Hay varias razones históricas por las que la Constitución vigente prohíbe a las asociaciones religiosas intervenir en política. Los primeros 100 años de vida independiente de México mostraron que por el bien del país la fe no debía inmiscuirse en los asuntos públicos. Tal vez, 150 años después de haberse abolido el fuero religioso, del monopolio eclesiástico sobre la educación y la cultura y la riqueza desmedida del clero, sea tiempo de recordar su pertinencia.
El artículo 130 de la Carta Magna dice a la letra: “Los ministros de culto no podrán asociarse con fines políticos ni realizar proselitismo a favor o en contra de candidato, partido o asociación política alguna.

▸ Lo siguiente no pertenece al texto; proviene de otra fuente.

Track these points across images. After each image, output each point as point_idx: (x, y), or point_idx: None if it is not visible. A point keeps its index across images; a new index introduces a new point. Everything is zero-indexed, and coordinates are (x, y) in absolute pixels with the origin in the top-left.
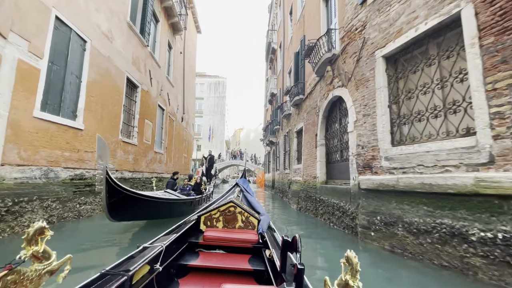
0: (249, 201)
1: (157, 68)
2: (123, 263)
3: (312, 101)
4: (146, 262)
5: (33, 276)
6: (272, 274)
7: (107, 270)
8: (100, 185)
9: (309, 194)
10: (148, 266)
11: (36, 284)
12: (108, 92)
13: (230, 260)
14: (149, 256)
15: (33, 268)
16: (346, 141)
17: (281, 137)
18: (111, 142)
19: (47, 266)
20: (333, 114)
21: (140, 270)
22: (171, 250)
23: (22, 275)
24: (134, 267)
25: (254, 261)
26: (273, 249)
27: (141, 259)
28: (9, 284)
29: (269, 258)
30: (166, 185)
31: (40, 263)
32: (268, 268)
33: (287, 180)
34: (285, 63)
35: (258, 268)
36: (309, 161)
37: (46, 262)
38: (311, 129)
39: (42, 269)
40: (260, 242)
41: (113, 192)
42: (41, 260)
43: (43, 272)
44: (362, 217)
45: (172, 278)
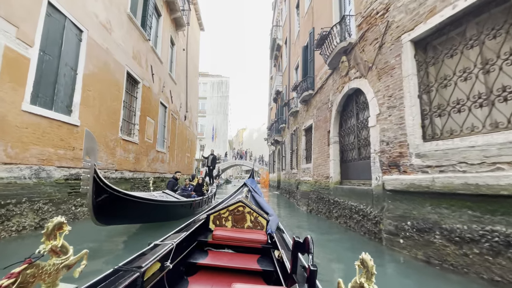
0: (258, 202)
1: (159, 64)
2: (135, 259)
3: (323, 96)
4: (157, 259)
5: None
6: (281, 275)
7: (120, 266)
8: (86, 184)
9: (321, 195)
10: (159, 263)
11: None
12: (107, 87)
13: (239, 259)
14: (160, 253)
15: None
16: (365, 138)
17: (287, 135)
18: (110, 140)
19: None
20: (349, 109)
21: (151, 267)
22: (181, 248)
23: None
24: (146, 264)
25: (263, 261)
26: (282, 250)
27: (152, 256)
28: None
29: (278, 259)
30: (166, 186)
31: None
32: (277, 268)
33: (295, 180)
34: (291, 59)
35: (267, 268)
36: (320, 160)
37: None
38: (322, 126)
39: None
40: (269, 243)
41: (101, 193)
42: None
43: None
44: (388, 222)
45: (182, 276)
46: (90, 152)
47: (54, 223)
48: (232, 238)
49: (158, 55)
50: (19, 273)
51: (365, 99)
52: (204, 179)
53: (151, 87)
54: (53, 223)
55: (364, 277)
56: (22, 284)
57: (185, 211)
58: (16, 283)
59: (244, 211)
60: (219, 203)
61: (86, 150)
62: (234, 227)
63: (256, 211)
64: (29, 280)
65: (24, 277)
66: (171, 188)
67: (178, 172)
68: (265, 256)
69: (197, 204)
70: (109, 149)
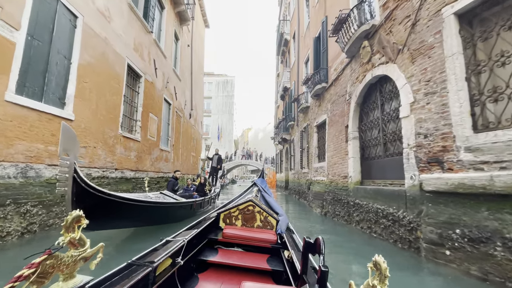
0: (267, 201)
1: (162, 59)
2: (147, 254)
3: (338, 88)
4: (168, 255)
5: (69, 261)
6: (291, 275)
7: (133, 261)
8: (63, 185)
9: (338, 196)
10: (170, 259)
11: (72, 269)
12: (105, 79)
13: (249, 258)
14: (171, 249)
15: (69, 254)
16: (393, 131)
17: (296, 133)
18: (109, 137)
19: (82, 253)
20: (371, 100)
21: (163, 262)
22: (191, 245)
23: (60, 260)
24: (158, 259)
25: (273, 261)
26: (292, 250)
27: (164, 252)
28: (48, 268)
29: (288, 259)
30: (166, 186)
31: (75, 250)
32: (287, 269)
33: (306, 180)
34: (300, 53)
35: (277, 268)
36: (337, 158)
37: (81, 249)
38: (338, 121)
39: (78, 255)
40: (278, 243)
41: (82, 196)
42: (76, 247)
43: (78, 258)
44: (429, 230)
45: (192, 273)
46: (68, 148)
47: (72, 216)
48: (242, 237)
49: (161, 49)
50: (39, 264)
51: (393, 87)
52: (207, 179)
53: (154, 82)
54: (71, 216)
55: (377, 279)
56: (41, 274)
57: (185, 212)
58: (36, 273)
59: (254, 210)
60: (229, 202)
61: (63, 146)
62: (244, 226)
63: (266, 210)
64: (48, 270)
65: (43, 267)
66: (171, 188)
67: (177, 171)
68: (274, 256)
69: (198, 205)
70: (108, 147)
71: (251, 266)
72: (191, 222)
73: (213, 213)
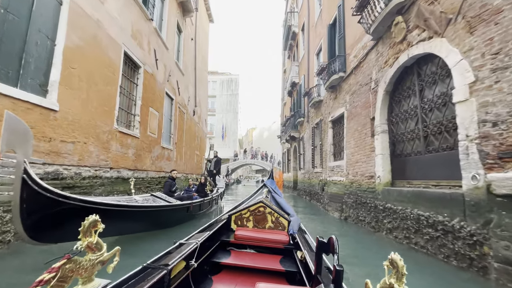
0: (278, 202)
1: (164, 50)
2: (162, 257)
3: (360, 77)
4: (182, 258)
5: (87, 265)
6: (305, 275)
7: (148, 264)
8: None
9: (361, 199)
10: (184, 262)
11: (90, 273)
12: (98, 66)
13: (262, 260)
14: (185, 252)
15: (87, 258)
16: (439, 121)
17: (306, 130)
18: (103, 132)
19: (99, 257)
20: (405, 86)
21: (177, 265)
22: (204, 247)
23: (78, 264)
24: (172, 262)
25: (286, 262)
26: (305, 250)
27: (178, 254)
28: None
29: (301, 259)
30: (163, 187)
31: (93, 254)
32: (300, 269)
33: (319, 180)
34: (311, 44)
35: (290, 269)
36: (359, 155)
37: (98, 253)
38: (360, 113)
39: (95, 259)
40: (291, 243)
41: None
42: (94, 251)
43: (96, 262)
44: (503, 245)
45: (206, 275)
46: (15, 143)
47: (89, 221)
48: (254, 238)
49: (162, 40)
50: (59, 268)
51: (437, 68)
52: (207, 178)
53: (155, 74)
54: (88, 221)
55: (394, 277)
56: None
57: (180, 216)
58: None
59: (265, 211)
60: (239, 204)
61: (8, 140)
62: (255, 228)
63: (277, 211)
64: (68, 274)
65: (63, 271)
66: (167, 190)
67: (174, 170)
68: (287, 257)
69: (196, 207)
70: (100, 143)
71: (265, 267)
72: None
73: (224, 215)
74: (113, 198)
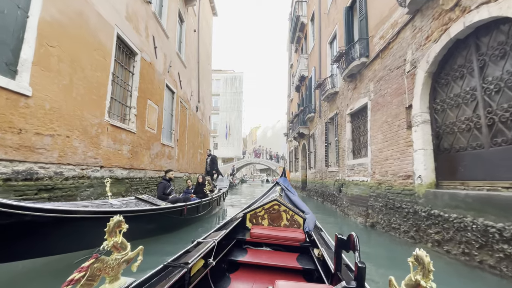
0: (292, 200)
1: (164, 38)
2: (181, 256)
3: (389, 60)
4: (201, 256)
5: (113, 264)
6: (323, 273)
7: (168, 262)
8: None
9: (395, 203)
10: (203, 260)
11: (116, 272)
12: (85, 48)
13: (279, 257)
14: (203, 251)
15: (113, 257)
16: None
17: (318, 126)
18: (91, 125)
19: (124, 256)
20: (455, 65)
21: (196, 263)
22: (221, 245)
23: (105, 263)
24: (192, 260)
25: (303, 259)
26: (322, 248)
27: (197, 253)
28: (95, 271)
29: (319, 257)
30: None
31: (118, 253)
32: (318, 267)
33: (334, 180)
34: (322, 33)
35: (308, 267)
36: (389, 151)
37: (123, 252)
38: (391, 102)
39: (121, 258)
40: (307, 241)
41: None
42: (119, 250)
43: (121, 261)
44: None
45: (224, 273)
46: None
47: (114, 221)
48: (269, 236)
49: (162, 27)
50: (88, 267)
51: (508, 37)
52: (205, 178)
53: (153, 63)
54: (113, 221)
55: (419, 274)
56: (90, 277)
57: (170, 221)
58: (85, 276)
59: (279, 209)
60: (253, 202)
61: None
62: (270, 226)
63: (292, 209)
64: (96, 273)
65: (92, 270)
66: (161, 192)
67: (170, 170)
68: (304, 254)
69: (193, 210)
70: (88, 137)
71: (282, 265)
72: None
73: (239, 213)
74: (78, 203)
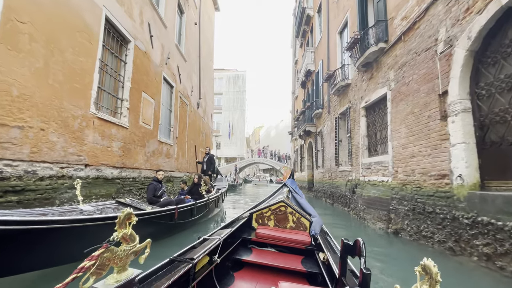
0: (299, 203)
1: (161, 27)
2: (187, 251)
3: (415, 42)
4: (206, 253)
5: (122, 255)
6: (328, 277)
7: (175, 257)
8: None
9: (425, 207)
10: (208, 257)
11: (124, 262)
12: (66, 29)
13: (283, 259)
14: (208, 247)
15: (122, 248)
16: None
17: (326, 122)
18: (72, 117)
19: (133, 247)
20: (505, 40)
21: (201, 259)
22: (226, 244)
23: (115, 253)
24: (197, 256)
25: (307, 262)
26: (328, 252)
27: (202, 249)
28: (105, 261)
29: (324, 261)
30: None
31: (127, 245)
32: (323, 271)
33: (346, 181)
34: (331, 23)
35: (312, 270)
36: (417, 146)
37: (132, 244)
38: (418, 90)
39: (129, 250)
40: (313, 244)
41: None
42: (128, 242)
43: (130, 252)
44: None
45: (228, 271)
46: None
47: (124, 214)
48: (275, 237)
49: (159, 15)
50: (98, 256)
51: None
52: (201, 177)
53: (149, 53)
54: (124, 214)
55: (426, 284)
56: (100, 266)
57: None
58: (95, 265)
59: (286, 211)
60: (260, 203)
61: None
62: (276, 227)
63: (298, 211)
64: (105, 263)
65: (101, 260)
66: (151, 194)
67: (159, 170)
68: (309, 258)
69: (186, 213)
70: (69, 131)
71: (287, 267)
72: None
73: (245, 213)
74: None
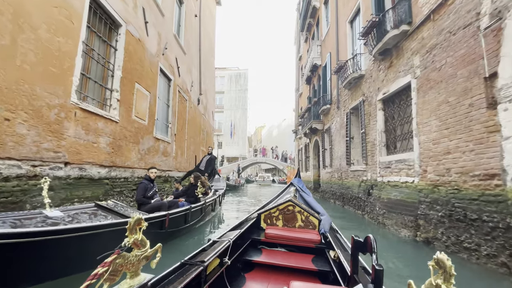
0: (307, 201)
1: (158, 14)
2: (197, 254)
3: (448, 20)
4: (216, 255)
5: (134, 260)
6: (339, 275)
7: (185, 260)
8: None
9: (467, 213)
10: (218, 259)
11: (136, 268)
12: (39, 3)
13: (294, 258)
14: (218, 249)
15: (134, 253)
16: None
17: (335, 119)
18: (48, 105)
19: (144, 253)
20: None
21: (212, 262)
22: (236, 245)
23: (127, 259)
24: (208, 259)
25: (318, 261)
26: (338, 250)
27: (213, 252)
28: (117, 267)
29: (334, 259)
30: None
31: (139, 250)
32: (334, 269)
33: (360, 181)
34: (340, 12)
35: (323, 268)
36: (454, 141)
37: (143, 249)
38: (454, 75)
39: (141, 255)
40: (322, 243)
41: None
42: (139, 247)
43: (141, 257)
44: None
45: (239, 272)
46: None
47: (134, 219)
48: (284, 237)
49: (156, 1)
50: (111, 262)
51: None
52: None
53: (143, 40)
54: (133, 219)
55: (440, 278)
56: (113, 272)
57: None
58: (108, 271)
59: (294, 210)
60: (268, 203)
61: None
62: (285, 226)
63: (307, 210)
64: (118, 269)
65: (114, 266)
66: (141, 194)
67: (152, 168)
68: (319, 256)
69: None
70: (43, 122)
71: (298, 267)
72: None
73: (253, 213)
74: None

Tampoco podrán en reunión publica, en actos del culto o de propaganda religiosa, ni en publicaciones de carácter religioso, oponerse a las leyes del país o a sus instituciones, ni agraviar, de cualquier forma, los símbolos patrios”.
Cuando el cardenal Juan Sandoval Íñiguez acusó al jefe de Gobierno, Marcelo Ebrard, de corromper a los miembros de la Suprema Corte de Justicia para hacer válido el matrimonio entre personas del mismo sexo, hizo justamente lo que prohíbe el artículo 130. Por eso sorprende que la Secretaría de Gobernación, encargada de hacer cumplir la norma, haya guardado silencio todo este tiempo.
Ayer, el secretario de Gobernación, Francisco Blake Mora, se reunió con representantes de la Iglesia católica. Tuvo la oportunidad cuando menos de hacer referencia al tema y marcar un alto a los ministros de culto que desean influir en la política, pero optó, en cambio, por hacer una convocatoria a la cordialidad.
¿Cuántas veces hemos escuchado a los secretarios de Estado en el presente sexenio, o al propio presidente Felipe Calderón, hablar de la importancia de la legalidad? ¿Cuántas veces se negaron a hacer lo que otros sectores consideraban “justo” bajo el principio de que la Constitución debe respetarse? Y, sin embargo, buena parte de los problemas del país se deben a que los gobiernos, incluido el federal, se hacen de la “vista gorda” o, como Poncio Pilatos, se lavan las manos en el cumplimiento de la ley.
Si el gobierno federal desea otorgarle más libertades al sector religioso tiene que promover un cambio en la Constitución. Mientras tanto está obligado a hacer valer la normatividad vigente y no a tratar el tema según los caprichos o creencias personales de sus funcionarios.